> Reading text
# hedgehog dose not taste good!



## cthom (Nov 15, 2011)

so i was giving dini some kisse's during our cuddle time and he stuck his snout in my mouth!
BLEH!!! he tasted kinda like flaxseed :?


----------



## greenbeansrabbitry (Sep 10, 2008)

Lol! :lol: That would have been funny to see. The only ones I trust to give kisses to is Isabella and Scarlett, sometimes Charlie but then he huffs at me like "Gross, quit it!" Isabella and her daughter (Scarlett) just look at me like "Weirdo"


----------



## Kalandra (Aug 25, 2008)

It could have been a lot worse.....hedgie feet!

:shock:


----------



## cthom (Nov 15, 2011)

oh god, im glad i dont get feet in my mouth, when i try to kiss him sometimes he pushes his feet in my face to be like "eeeeee stop it!!"


----------



## nualasmom (Nov 13, 2011)

Awwww. I love giving little Nuala kisses. It's funny cuz sometimes she'll just be still n let me n then other times she moves around as if to say "mommmyy!!! Stop it!". Lol


----------



## jerseymike1126 (Jan 20, 2011)

you not worried about getting several quills jabbed into your lip?


----------

(Keypoint coordinate data)
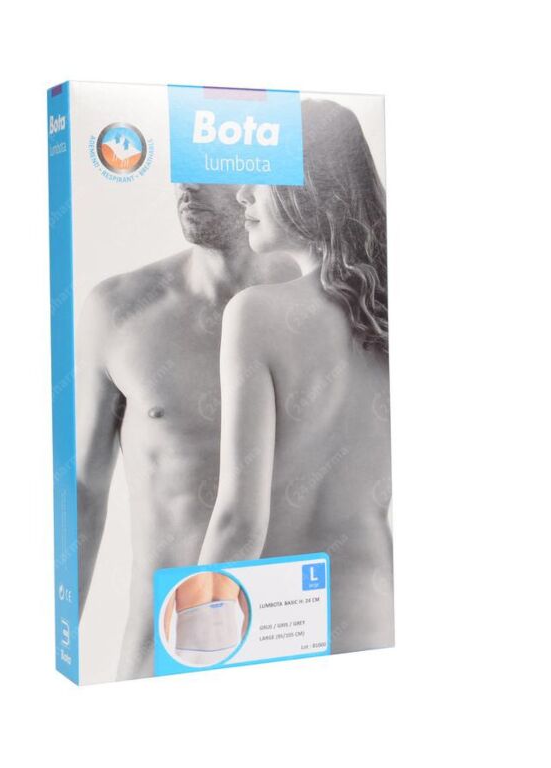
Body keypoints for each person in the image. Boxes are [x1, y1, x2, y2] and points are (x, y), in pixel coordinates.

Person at [75, 183, 298, 680]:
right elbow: (82, 492)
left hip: (298, 634)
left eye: (205, 169)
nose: (186, 185)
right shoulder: (121, 312)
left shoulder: (327, 301)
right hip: (162, 656)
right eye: (181, 168)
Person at [198, 100, 394, 653]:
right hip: (380, 614)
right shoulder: (388, 310)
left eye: (261, 175)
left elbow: (239, 524)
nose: (242, 194)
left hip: (281, 621)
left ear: (310, 186)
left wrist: (191, 634)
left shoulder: (256, 313)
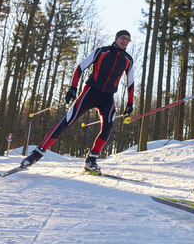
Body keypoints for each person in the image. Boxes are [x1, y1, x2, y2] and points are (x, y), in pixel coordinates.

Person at [17, 30, 135, 173]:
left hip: (108, 97)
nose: (125, 41)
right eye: (123, 38)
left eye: (128, 40)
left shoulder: (128, 60)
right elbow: (80, 68)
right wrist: (73, 88)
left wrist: (129, 103)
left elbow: (130, 83)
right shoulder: (101, 52)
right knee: (67, 121)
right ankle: (35, 155)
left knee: (108, 126)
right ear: (116, 38)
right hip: (91, 92)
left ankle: (91, 159)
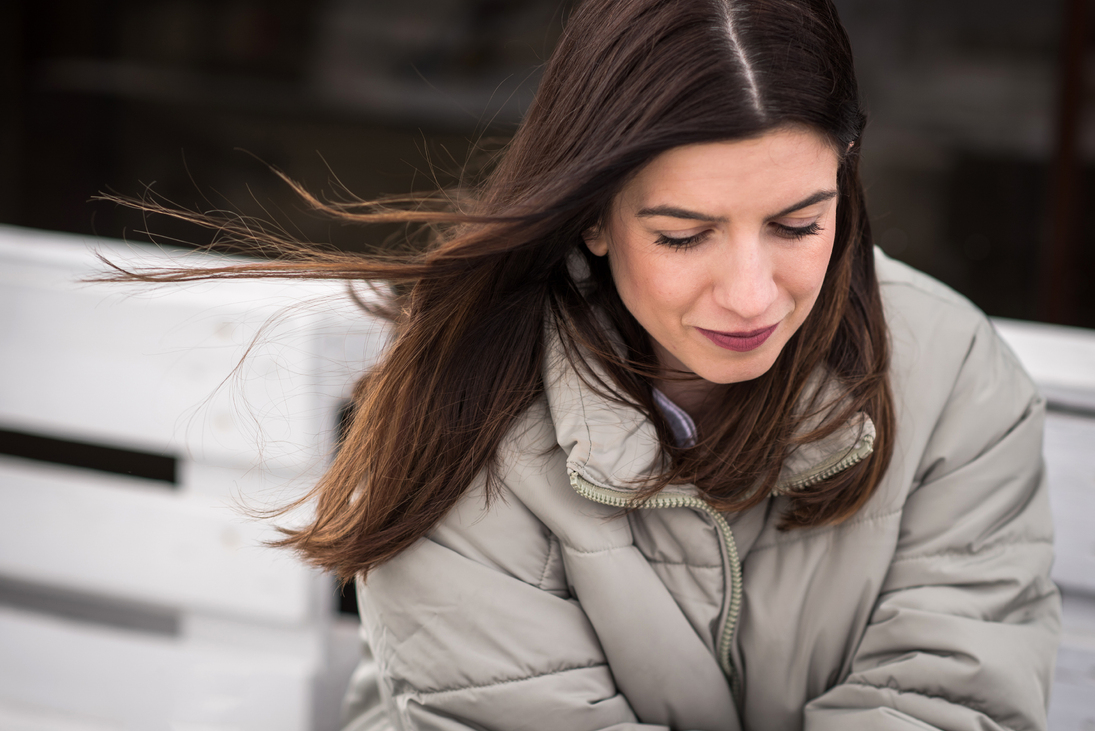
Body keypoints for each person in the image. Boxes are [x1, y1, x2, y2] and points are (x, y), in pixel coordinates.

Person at [107, 0, 1060, 728]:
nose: (751, 293)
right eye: (684, 235)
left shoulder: (950, 373)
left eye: (797, 224)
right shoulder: (464, 398)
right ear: (595, 215)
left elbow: (947, 697)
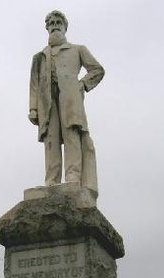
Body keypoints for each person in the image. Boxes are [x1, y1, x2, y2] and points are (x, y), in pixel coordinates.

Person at [29, 10, 104, 192]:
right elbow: (34, 85)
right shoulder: (39, 57)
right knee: (51, 140)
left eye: (58, 22)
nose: (55, 25)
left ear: (64, 26)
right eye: (51, 23)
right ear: (47, 28)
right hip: (47, 102)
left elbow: (97, 70)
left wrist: (82, 85)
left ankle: (73, 177)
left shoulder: (78, 49)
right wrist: (33, 108)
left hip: (70, 99)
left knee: (72, 135)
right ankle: (51, 180)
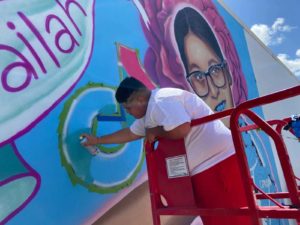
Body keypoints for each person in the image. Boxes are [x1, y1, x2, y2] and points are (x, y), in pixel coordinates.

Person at [82, 76, 253, 225]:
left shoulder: (161, 101)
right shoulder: (149, 112)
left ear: (140, 97)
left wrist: (156, 132)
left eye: (128, 107)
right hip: (204, 169)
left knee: (233, 218)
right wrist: (96, 140)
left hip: (219, 163)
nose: (128, 112)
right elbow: (130, 133)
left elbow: (181, 129)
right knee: (216, 219)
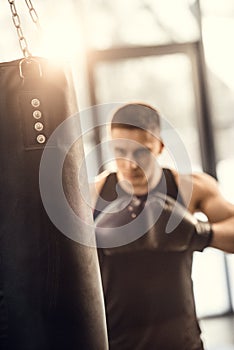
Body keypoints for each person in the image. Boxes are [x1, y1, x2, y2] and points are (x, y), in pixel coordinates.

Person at [91, 102, 234, 350]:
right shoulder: (91, 193)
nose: (130, 164)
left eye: (141, 152)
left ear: (160, 146)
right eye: (120, 151)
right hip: (117, 342)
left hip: (182, 340)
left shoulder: (191, 187)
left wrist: (199, 233)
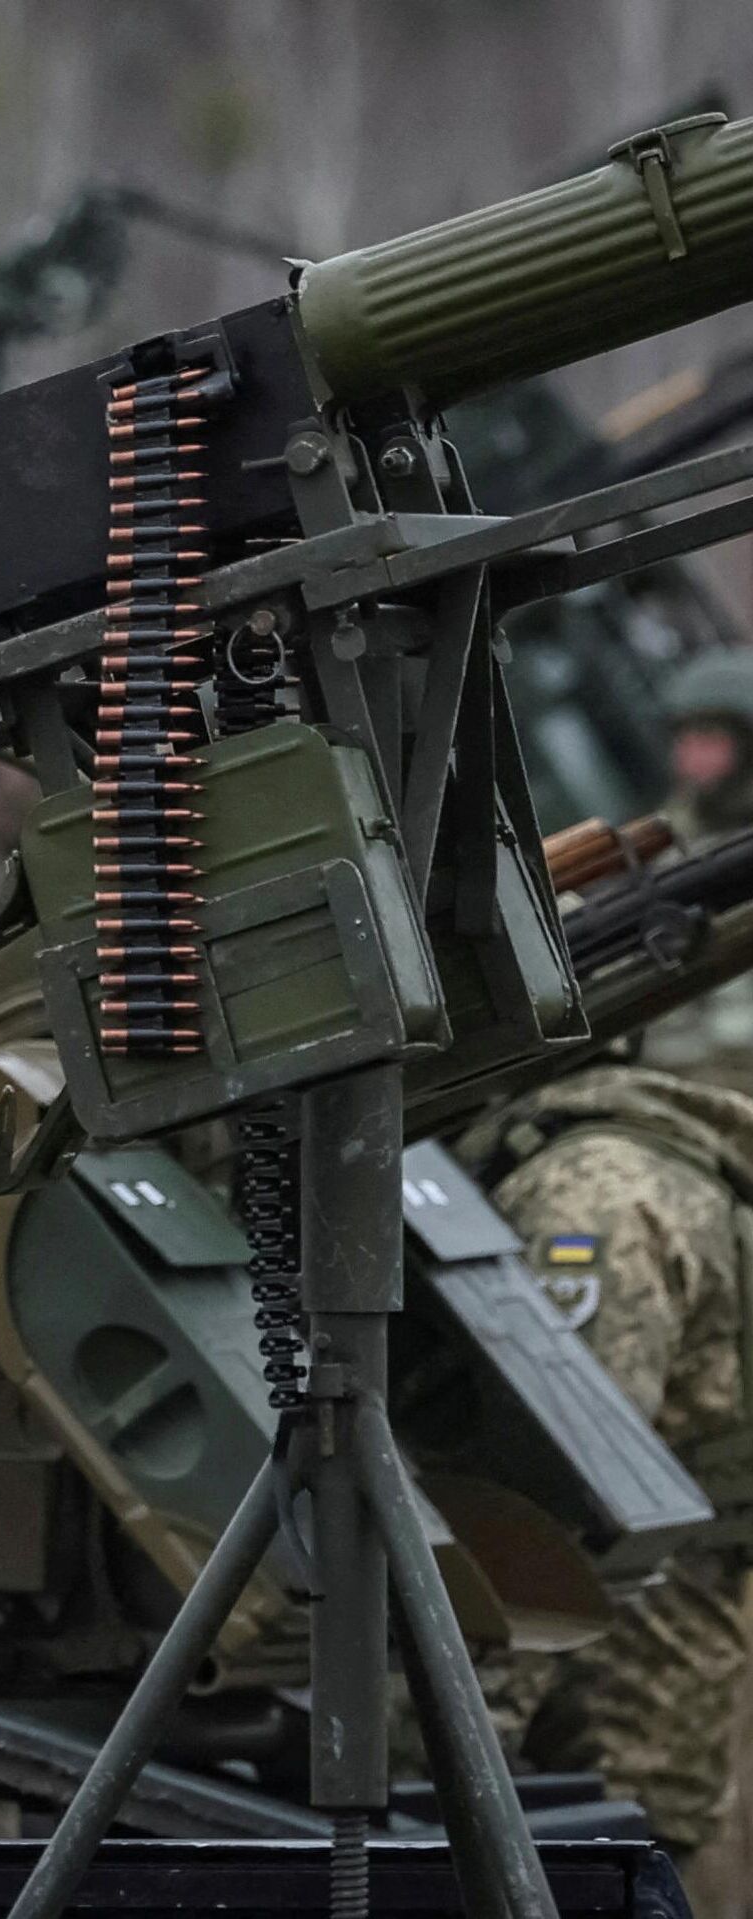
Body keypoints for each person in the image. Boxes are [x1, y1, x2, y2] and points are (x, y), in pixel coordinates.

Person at [455, 1061, 753, 1864]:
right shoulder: (654, 1166)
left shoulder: (596, 1193)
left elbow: (565, 1489)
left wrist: (470, 1730)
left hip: (598, 1703)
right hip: (641, 1692)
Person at [640, 650, 753, 1098]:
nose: (690, 754)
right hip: (675, 1065)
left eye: (708, 737)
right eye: (684, 737)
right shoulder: (671, 839)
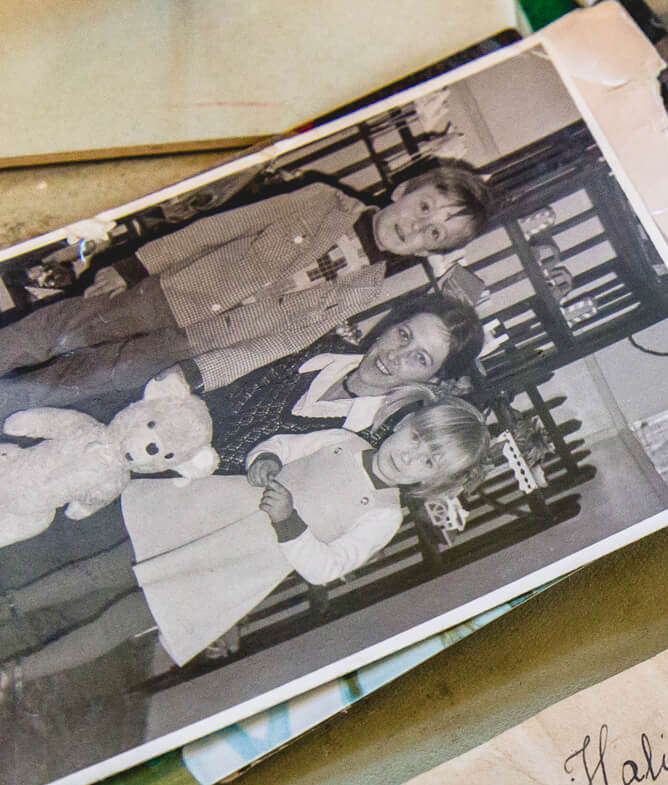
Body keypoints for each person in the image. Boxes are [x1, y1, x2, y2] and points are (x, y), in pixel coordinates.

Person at [0, 398, 490, 701]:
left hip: (232, 571)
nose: (409, 455)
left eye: (429, 461)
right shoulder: (343, 440)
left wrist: (290, 522)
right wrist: (266, 459)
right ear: (406, 420)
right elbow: (283, 445)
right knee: (100, 570)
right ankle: (12, 604)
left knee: (121, 621)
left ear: (433, 480)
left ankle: (17, 672)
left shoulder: (384, 515)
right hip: (206, 519)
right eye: (417, 437)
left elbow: (327, 567)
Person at [0, 164, 493, 419]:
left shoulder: (364, 290)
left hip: (195, 344)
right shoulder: (323, 200)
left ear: (429, 252)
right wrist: (136, 266)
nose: (418, 226)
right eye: (424, 208)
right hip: (167, 292)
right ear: (404, 190)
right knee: (59, 330)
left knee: (87, 379)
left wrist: (205, 372)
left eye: (434, 234)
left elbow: (282, 341)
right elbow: (220, 228)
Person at [198, 295, 484, 472]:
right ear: (389, 326)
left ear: (433, 380)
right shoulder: (318, 347)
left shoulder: (367, 444)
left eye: (420, 358)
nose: (396, 355)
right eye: (404, 335)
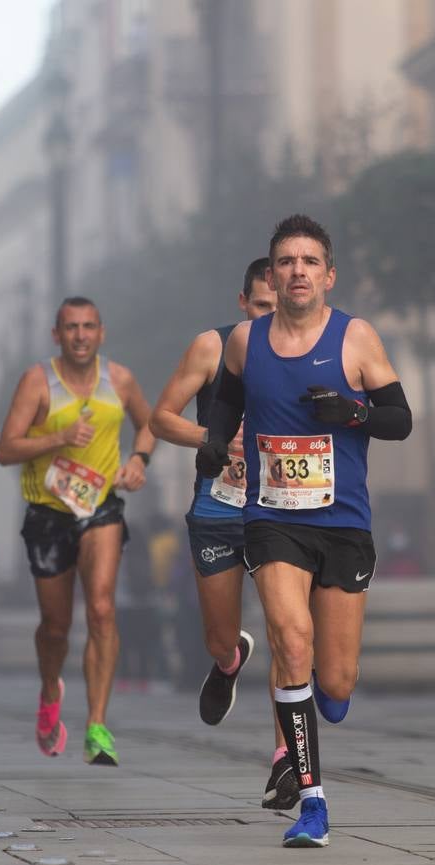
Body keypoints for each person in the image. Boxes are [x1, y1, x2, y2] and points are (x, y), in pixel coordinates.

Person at [196, 215, 412, 847]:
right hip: (272, 519)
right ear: (272, 273)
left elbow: (399, 419)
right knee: (291, 641)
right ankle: (311, 801)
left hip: (343, 521)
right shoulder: (244, 341)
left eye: (309, 261)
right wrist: (213, 446)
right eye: (286, 261)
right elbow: (226, 406)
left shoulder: (356, 338)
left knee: (336, 682)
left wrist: (352, 411)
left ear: (328, 274)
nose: (296, 271)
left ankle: (318, 696)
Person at [149, 257, 300, 810]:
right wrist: (211, 439)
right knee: (219, 634)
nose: (269, 317)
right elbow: (160, 417)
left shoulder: (306, 349)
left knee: (289, 631)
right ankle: (229, 657)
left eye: (278, 306)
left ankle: (286, 756)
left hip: (284, 505)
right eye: (260, 307)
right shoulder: (213, 347)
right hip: (219, 504)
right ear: (243, 305)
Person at [0, 296, 155, 766]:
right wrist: (58, 438)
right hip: (48, 514)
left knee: (102, 608)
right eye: (71, 327)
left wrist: (138, 461)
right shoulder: (37, 381)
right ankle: (50, 690)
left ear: (101, 333)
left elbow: (150, 425)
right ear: (56, 335)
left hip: (100, 507)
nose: (80, 335)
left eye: (88, 327)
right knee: (56, 626)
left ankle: (97, 725)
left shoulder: (119, 380)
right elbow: (6, 449)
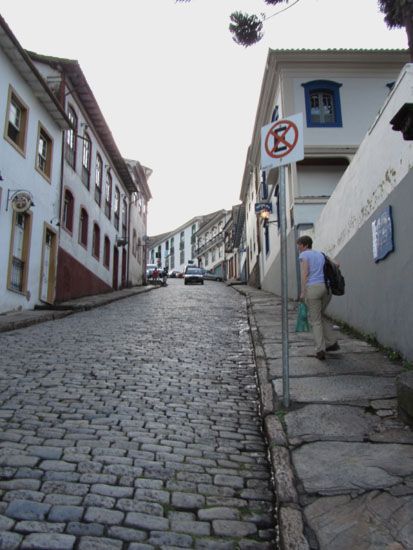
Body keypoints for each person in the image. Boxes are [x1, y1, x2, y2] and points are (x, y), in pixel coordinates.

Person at [297, 235, 340, 360]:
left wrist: (302, 292)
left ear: (305, 245)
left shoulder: (304, 255)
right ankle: (332, 342)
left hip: (313, 289)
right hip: (326, 289)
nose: (298, 248)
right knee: (319, 316)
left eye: (299, 245)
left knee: (315, 320)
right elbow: (337, 264)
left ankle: (320, 349)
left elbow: (304, 274)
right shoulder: (321, 254)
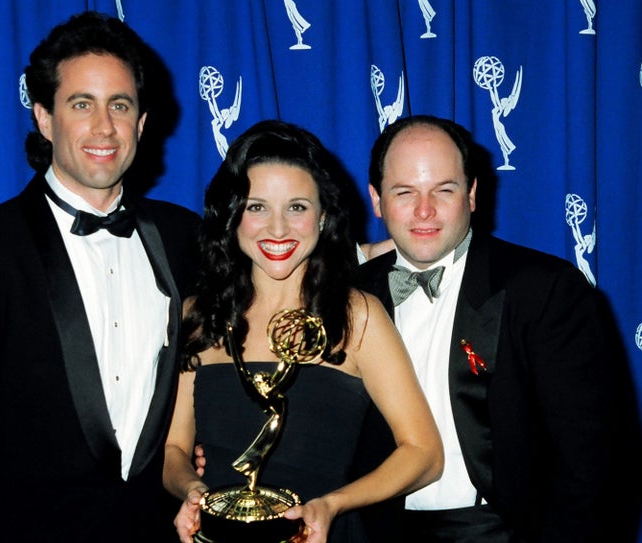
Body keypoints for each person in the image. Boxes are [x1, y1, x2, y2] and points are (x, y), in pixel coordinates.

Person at [0, 11, 200, 542]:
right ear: (44, 118)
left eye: (120, 105)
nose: (104, 127)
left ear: (142, 123)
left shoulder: (185, 239)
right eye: (81, 104)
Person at [353, 114, 642, 541]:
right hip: (374, 532)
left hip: (504, 532)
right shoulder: (347, 293)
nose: (424, 210)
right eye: (404, 192)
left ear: (472, 194)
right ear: (377, 199)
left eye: (443, 190)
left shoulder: (544, 290)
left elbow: (593, 460)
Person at [162, 119, 443, 543]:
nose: (278, 229)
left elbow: (424, 454)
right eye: (257, 207)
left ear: (323, 215)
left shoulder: (358, 316)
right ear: (232, 215)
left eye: (297, 207)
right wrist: (192, 493)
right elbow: (173, 451)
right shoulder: (198, 315)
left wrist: (333, 504)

> Exercise instructions
Print the passage of the hedgehog thread above that begins at the words "# hedgehog dose" and stops after the words "like flaxseed :?".

> Finished exercise
# hedgehog dose not taste good!



## cthom (Nov 15, 2011)

so i was giving dini some kisse's during our cuddle time and he stuck his snout in my mouth!
BLEH!!! he tasted kinda like flaxseed :?